Journalpesantren.com Badan Pembinaan Ideologi Pancasila belakangan ini ramai diperbincangkan jagad maya, bukan karena deretan prestasi dan buah pikirnya. Tetapi disebabkan kegaduhan akibat wacana pelarangan jilbab kepada paskibraka pengibar bendera merah putih pada hari kemerdekaan 17 Agustus 2024. Muncul dugaan banyak pihak bahwa BPIP dianggap diskriminatif, meski sudah mengelak dengan alasan keseragaman dan pengibar bendera sudah bertanda tangan di atas meterai. Tetapi polemik ini jelas menggambarkan BPIP kurang memahami sensivitas isu keberagaman dan keagaman yang ada di masyarakat.
Kondisi BPIP, dulu bernama PIP memang sungguh unik dan berbeda dengan BP7 yang pernah muncul di masa Orde Baru. Selain jurnal bertema Pancasila, hampir bisa dikatakan lembaga ini minim sekali buah pikir yang bisa jadi acuan masyarakat Indonesia dan layak diapresiasi masyarakat secara luas. Secara umum kegiatan memasyarakatkan Pancasila juga mirip sekali dengan lembaga kenegaraan lainnya, sehingga layak kita bertanya apa gagasan besar yang ingin dibawa BPIP dalam memasyarakatkan, memajukan dan mendorong Pancasila agar tetap menjadi pedoman bernegara bangsa Indonesia?

- **Isi Kumpulan Data**
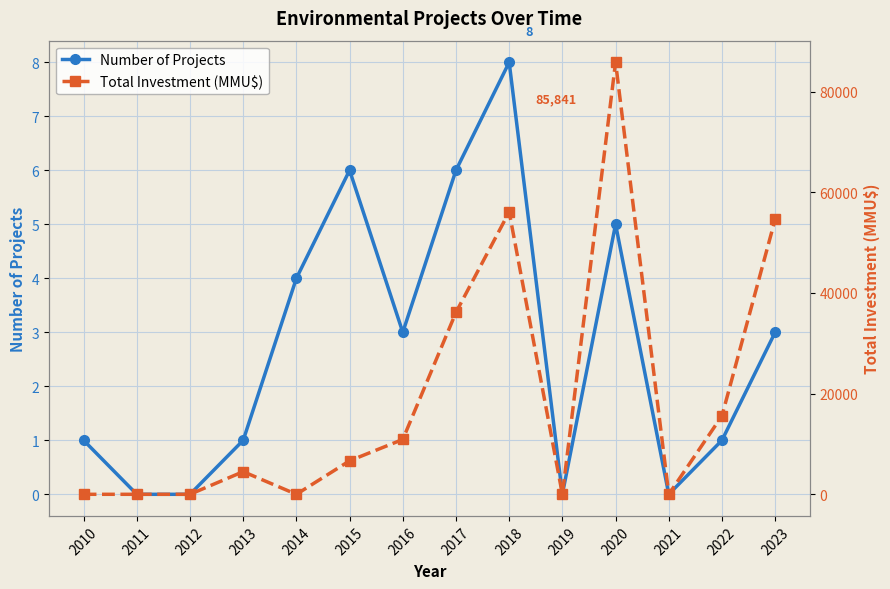

Rank the series by their average value, from lowest to highest.

Number of Projects, Total Investment (MMU$)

- **Soal Latihan**
1 - Salin kata demi kata bagian teks tentang BPIP yang dimulai dengan "Kondisi BPIP, dulu" dan berlanjut sampai "bernegara bangsa Indonesia?".
2 - Sebutkan semua nama lembaga yang muncul dalam teks tentang BPIP.
Baris-baris data tersebut merupakan bahan terpisah dari teks.

- **Jawaban Tiap Soal**
1 -
Kondisi BPIP, dulu bernama PIP memang sungguh unik dan berbeda dengan BP7 yang pernah muncul di masa Orde Baru. Selain jurnal bertema Pancasila, hampir bisa dikatakan lembaga ini minim sekali buah pikir yang bisa jadi acuan masyarakat Indonesia dan layak diapresiasi masyarakat secara luas. Secara umum kegiatan memasyarakatkan Pancasila juga mirip sekali dengan lembaga kenegaraan lainnya, sehingga layak kita bertanya apa gagasan besar yang ingin dibawa BPIP dalam memasyarakatkan, memajukan dan mendorong Pancasila agar tetap menjadi pedoman bernegara bangsa Indonesia?

2 - Badan Pembinaan Ideologi Pancasila (BPIP), PIP (nama BPIP dahulu), BP7